Francesco Bellomo è stato prosciolto dalle accuse di stalking e violenza privata nei confronti di tre borsiste della scuola per magistrati “Diritto e scienza”. Lo ha deciso il giudice per l’udienza preliminare di Bergamo, davanti a cui si è discusso il caso dopo che un anno e mezzo fa il giudice barese aveva dichiarato la sua incompetenza. Dunque, il gup ha accolto la richiesta di proscioglimento, con la formula “perché il fatto non sussiste”, sostenendo la tesi degli avvocati Gianluca D’Oria e Beniamino Migliucci. Il giudice, però, per un quarto capo di imputazione di cui era accusato Bellomo ha stabilito la riqualificazione del reato in tentata violenza, inviando gli atti alla Procura di Massa Carrara, competente per territorio.
L’ex giudice del Consiglio di Stato era finito agli arresti domiciliari nel luglio 2019 perché l’inchiesta della Procura di Bari ipotizzava che avesse maltrattato le sue allieve, con alcune delle quali aveva anche avuto delle relazioni intime. Inoltre, era stato accusato dalle stesse di aver imposto rigidi codici di comportamento e dress code, come minigonna e tacchi a spillo, e di essere arrivato a controllare i loro profili social e le loro frequentazioni.
FRANCESCO BELLOMO, LE TAPPE DEL CASO GIUDIZIARIO
Francesco Bellomo era stato poi rimesso in libertà dal Tribunale del Riesame, che gli aveva imposto il divieto di insegnamento per un anno.
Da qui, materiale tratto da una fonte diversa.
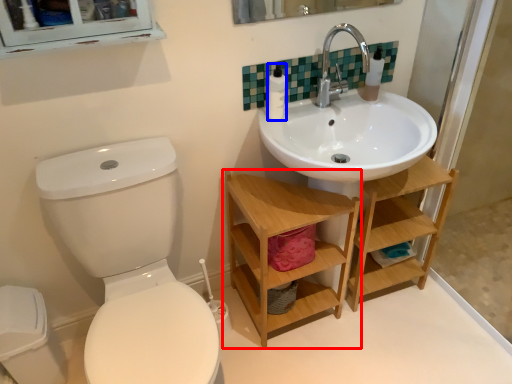
Question: Which of the following is the farthest to the observer, shelf (highlighted by a red box) or toiletry (highlighted by a blue box)?

Choices:
 (A) shelf
 (B) toiletry

Answer: (B)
Per questo motivo il magistrato aveva quindi dovuto lasciare la sua scuola. Inoltre, nel corso delle indagini, i pm di Bari stralciarono una parte dell’inchiesta relativa ad una presunta calunnia e minaccia nei confronti dell’ex premier Giuseppe Conte, che è stato presidente dell’organo di giustizia amministrativa che esaminò il caso disciplinare, conclusosi con l’allontanamento di Francesco Bellomo dalla magistratura.
Quella parte di indagini fu inviata a Roma per competenza: il caso fu poi archiviato. Gli avvocati D’Oria e Migliucci sollevarono la questione di incompetenza territoriale per quanto riguarda la parte di processo rimasta a Bari, col giudice Mario Mastromatteo che accolse le loro eccezioni, trasmettendo gli atti a Bergamo, dove la vicenda giudiziaria si è quindi conclusa.